THE PROBLEM>
Go over the lines below, and when one contains the word "canceled", copy it.

PROVIDED MATERIAL>
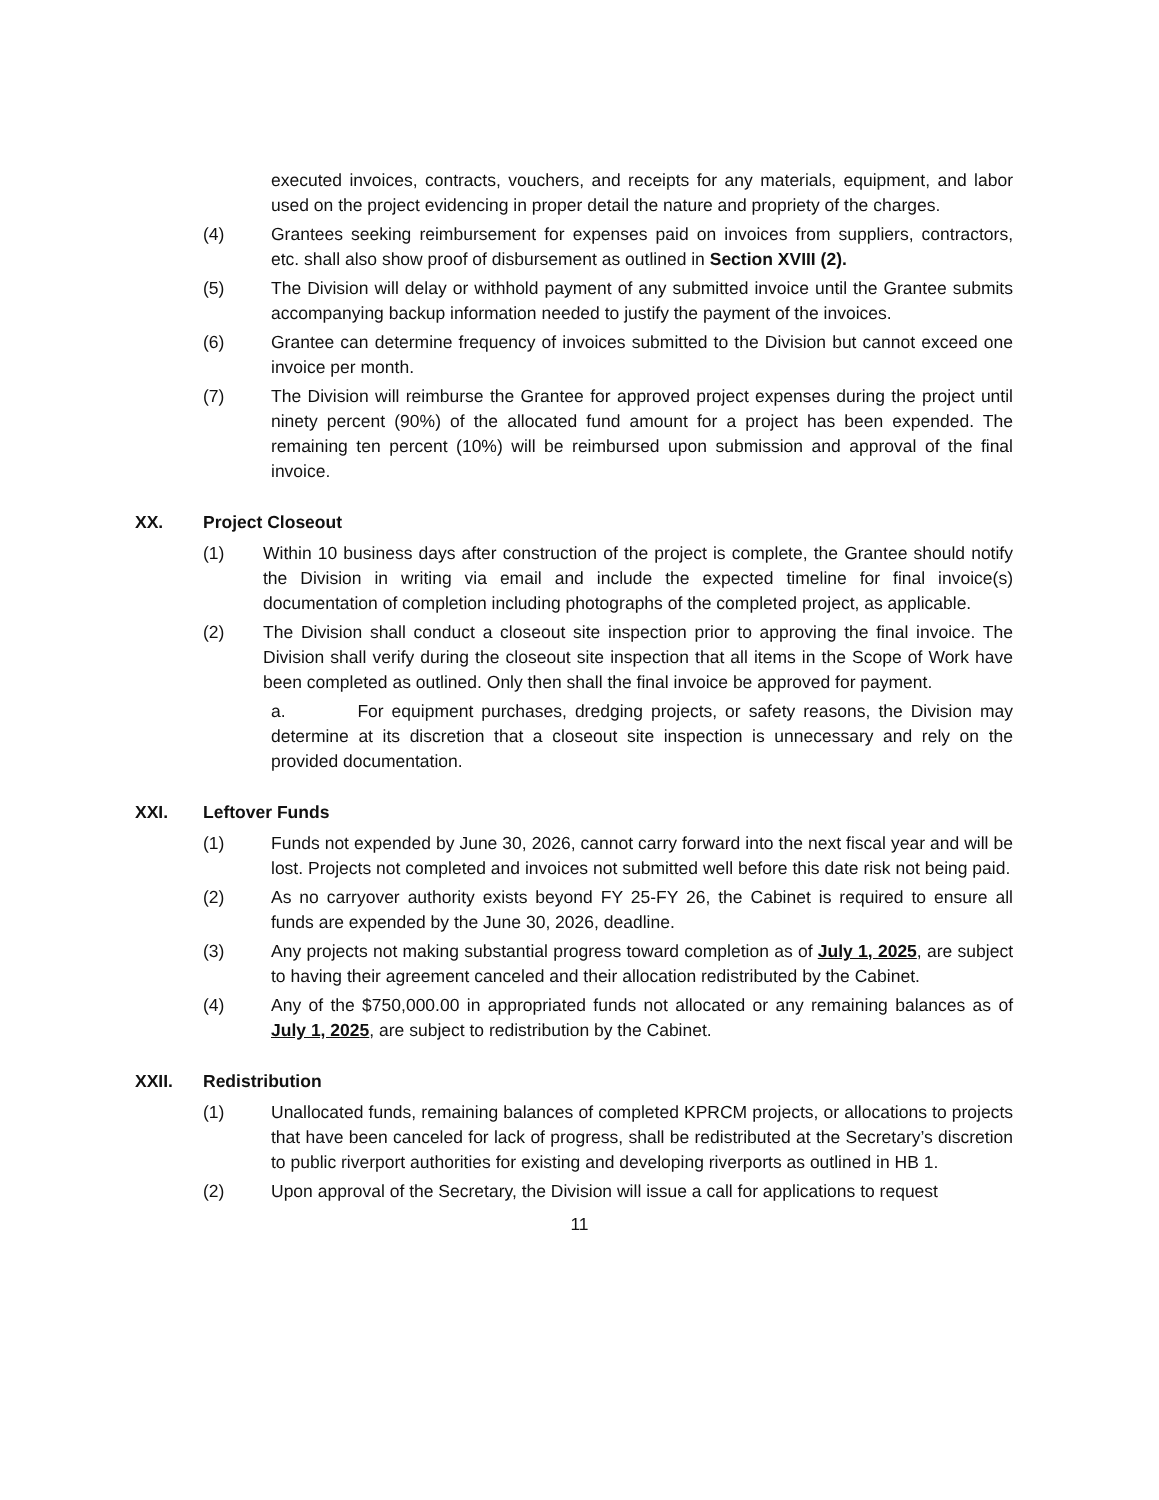executed invoices, contracts, vouchers, and receipts for any materials, equipment, and labor used on the project evidencing in proper detail the nature and propriety of the charges.
(4) Grantees seeking reimbursement for expenses paid on invoices from suppliers, contractors, etc. shall also show proof of disbursement as outlined in Section XVIII (2).
(5) The Division will delay or withhold payment of any submitted invoice until the Grantee submits accompanying backup information needed to justify the payment of the invoices.
(6) Grantee can determine frequency of invoices submitted to the Division but cannot exceed one invoice per month.
(7) The Division will reimburse the Grantee for approved project expenses during the project until ninety percent (90%) of the allocated fund amount for a project has been expended. The remaining ten percent (10%) will be reimbursed upon submission and approval of the final invoice.
XX. Project Closeout
(1) Within 10 business days after construction of the project is complete, the Grantee should notify the Division in writing via email and include the expected timeline for final invoice(s) documentation of completion including photographs of the completed project, as applicable.
(2) The Division shall conduct a closeout site inspection prior to approving the final invoice. The Division shall verify during the closeout site inspection that all items in the Scope of Work have been completed as outlined. Only then shall the final invoice be approved for payment.
a. For equipment purchases, dredging projects, or safety reasons, the Division may determine at its discretion that a closeout site inspection is unnecessary and rely on the provided documentation.
XXI. Leftover Funds
(1) Funds not expended by June 30, 2026, cannot carry forward into the next fiscal year and will be lost. Projects not completed and invoices not submitted well before this date risk not being paid.
(2) As no carryover authority exists beyond FY 25-FY 26, the Cabinet is required to ensure all funds are expended by the June 30, 2026, deadline.
(3) Any projects not making substantial progress toward completion as of July 1, 2025, are subject to having their agreement canceled and their allocation redistributed by the Cabinet.
(4) Any of the $750,000.00 in appropriated funds not allocated or any remaining balances as of July 1, 2025, are subject to redistribution by the Cabinet.
XXII. Redistribution
(1) Unallocated funds, remaining balances of completed KPRCM projects, or allocations to projects that have been canceled for lack of progress, shall be redistributed at the Secretary’s discretion to public riverport authorities for existing and developing riverports as outlined in HB 1.
(2) Upon approval of the Secretary, the Division will issue a call for applications to request
11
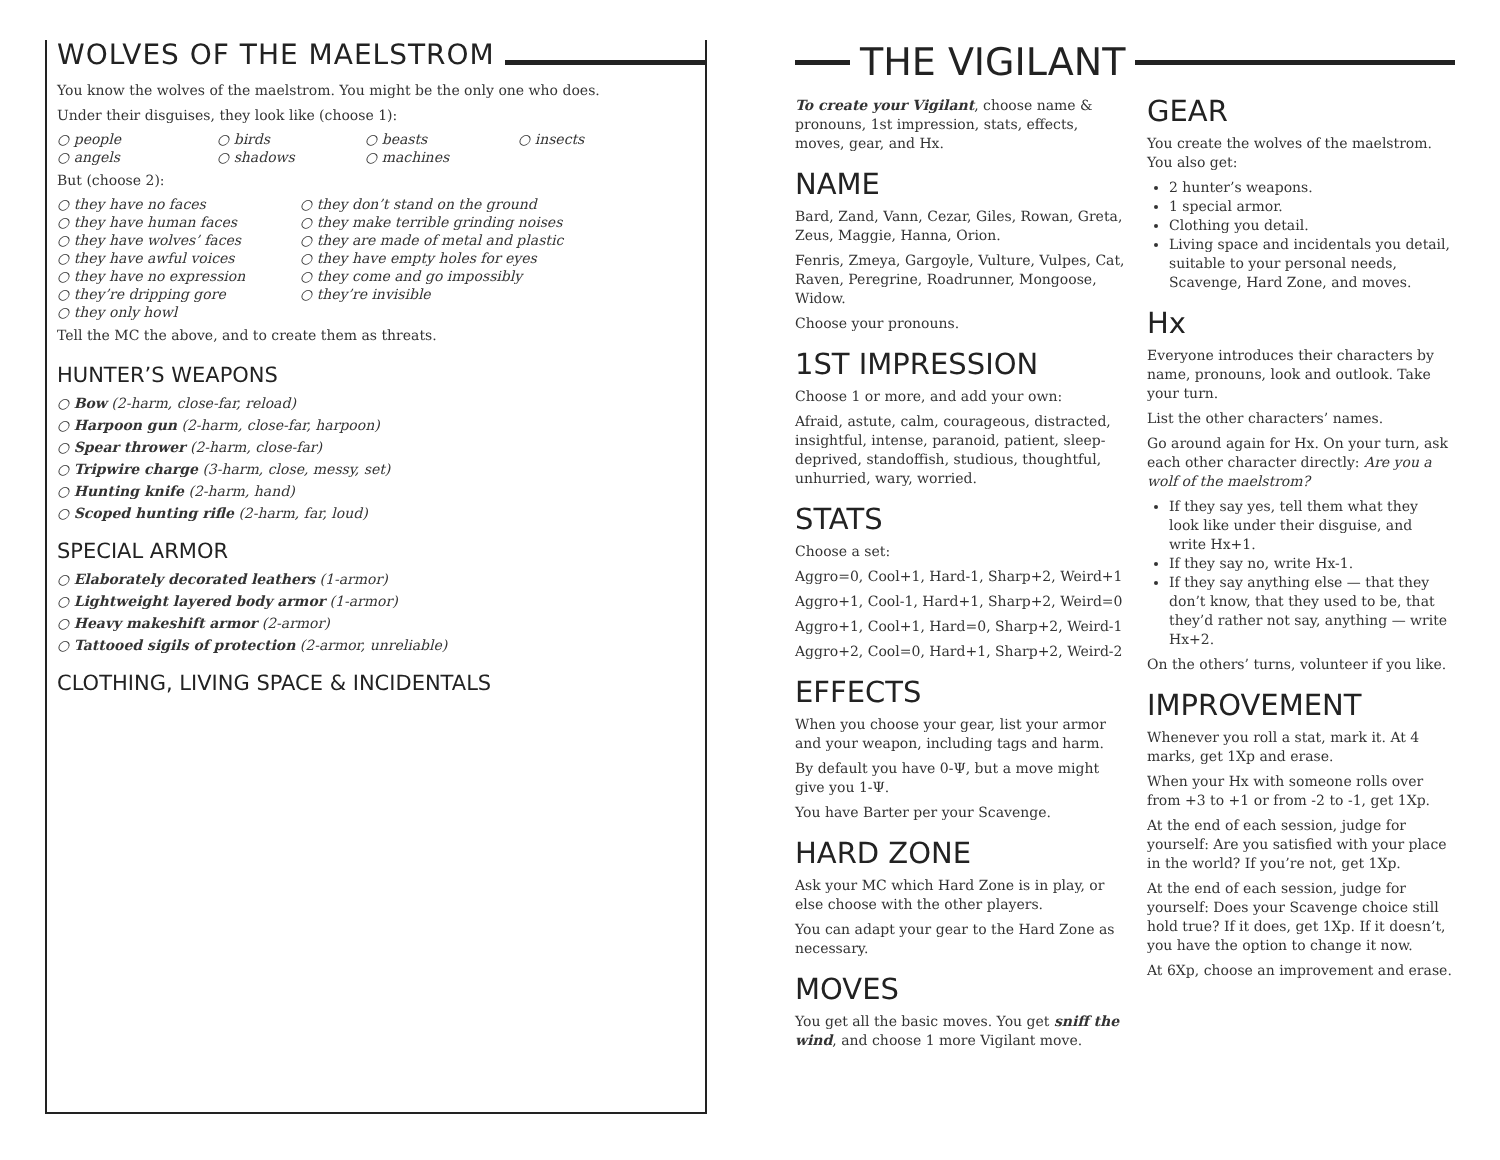WOLVES OF THE MAELSTROM
You know the wolves of the maelstrom. You might be the only one who does.
Under their disguises, they look like (choose 1):
○ people
○ birds
○ beasts
○ insects
○ angels
○ shadows
○ machines
But (choose 2):
○ they have no faces
○ they don’t stand on the ground
○ they have human faces
○ they make terrible grinding noises
○ they have wolves’ faces
○ they are made of metal and plastic
○ they have awful voices
○ they have empty holes for eyes
○ they have no expression
○ they come and go impossibly
○ they’re dripping gore
○ they’re invisible
○ they only howl
Tell the MC the above, and to create them as threats.
HUNTER’S WEAPONS
○ Bow (2-harm, close-far, reload)
○ Harpoon gun (2-harm, close-far, harpoon)
○ Spear thrower (2-harm, close-far)
○ Tripwire charge (3-harm, close, messy, set)
○ Hunting knife (2-harm, hand)
○ Scoped hunting rifle (2-harm, far, loud)
SPECIAL ARMOR
○ Elaborately decorated leathers (1-armor)
○ Lightweight layered body armor (1-armor)
○ Heavy makeshift armor (2-armor)
○ Tattooed sigils of protection (2-armor, unreliable)
CLOTHING, LIVING SPACE & INCIDENTALS
THE VIGILANT
To create your Vigilant, choose name & pronouns, 1st impression, stats, effects, moves, gear, and Hx.
NAME
Bard, Zand, Vann, Cezar, Giles, Rowan, Greta, Zeus, Maggie, Hanna, Orion.
Fenris, Zmeya, Gargoyle, Vulture, Vulpes, Cat, Raven, Peregrine, Roadrunner, Mongoose, Widow.
Choose your pronouns.
1ST IMPRESSION
Choose 1 or more, and add your own:
Afraid, astute, calm, courageous, distracted, insightful, intense, paranoid, patient, sleep-deprived, standoffish, studious, thoughtful, unhurried, wary, worried.
STATS
Choose a set:
Aggro=0, Cool+1, Hard-1, Sharp+2, Weird+1
Aggro+1, Cool-1, Hard+1, Sharp+2, Weird=0
Aggro+1, Cool+1, Hard=0, Sharp+2, Weird-1
Aggro+2, Cool=0, Hard+1, Sharp+2, Weird-2
EFFECTS
When you choose your gear, list your armor and your weapon, including tags and harm.
By default you have 0-Ψ, but a move might give you 1-Ψ.
You have Barter per your Scavenge.
HARD ZONE
Ask your MC which Hard Zone is in play, or else choose with the other players.
You can adapt your gear to the Hard Zone as necessary.
MOVES
You get all the basic moves. You get sniff the wind, and choose 1 more Vigilant move.
GEAR
You create the wolves of the maelstrom. You also get:
2 hunter’s weapons.
1 special armor.
Clothing you detail.
Living space and incidentals you detail, suitable to your personal needs, Scavenge, Hard Zone, and moves.
Hx
Everyone introduces their characters by name, pronouns, look and outlook. Take your turn.
List the other characters’ names.
Go around again for Hx. On your turn, ask each other character directly: Are you a wolf of the maelstrom?
If they say yes, tell them what they look like under their disguise, and write Hx+1.
If they say no, write Hx-1.
If they say anything else — that they don’t know, that they used to be, that they’d rather not say, anything — write Hx+2.
On the others’ turns, volunteer if you like.
IMPROVEMENT
Whenever you roll a stat, mark it. At 4 marks, get 1Xp and erase.
When your Hx with someone rolls over from +3 to +1 or from -2 to -1, get 1Xp.
At the end of each session, judge for yourself: Are you satisfied with your place in the world? If you’re not, get 1Xp.
At the end of each session, judge for yourself: Does your Scavenge choice still hold true? If it does, get 1Xp. If it doesn’t, you have the option to change it now.
At 6Xp, choose an improvement and erase.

ANSWER TO THE EXERCISE>
(3) Any projects not making substantial progress toward completion as of July 1, 2025, are subject to having their agreement canceled and their allocation redistributed by the Cabinet.
(1) Unallocated funds, remaining balances of completed KPRCM projects, or allocations to projects that have been canceled for lack of progress, shall be redistributed at the Secretary’s discretion to public riverport authorities for existing and developing riverports as outlined in HB 1.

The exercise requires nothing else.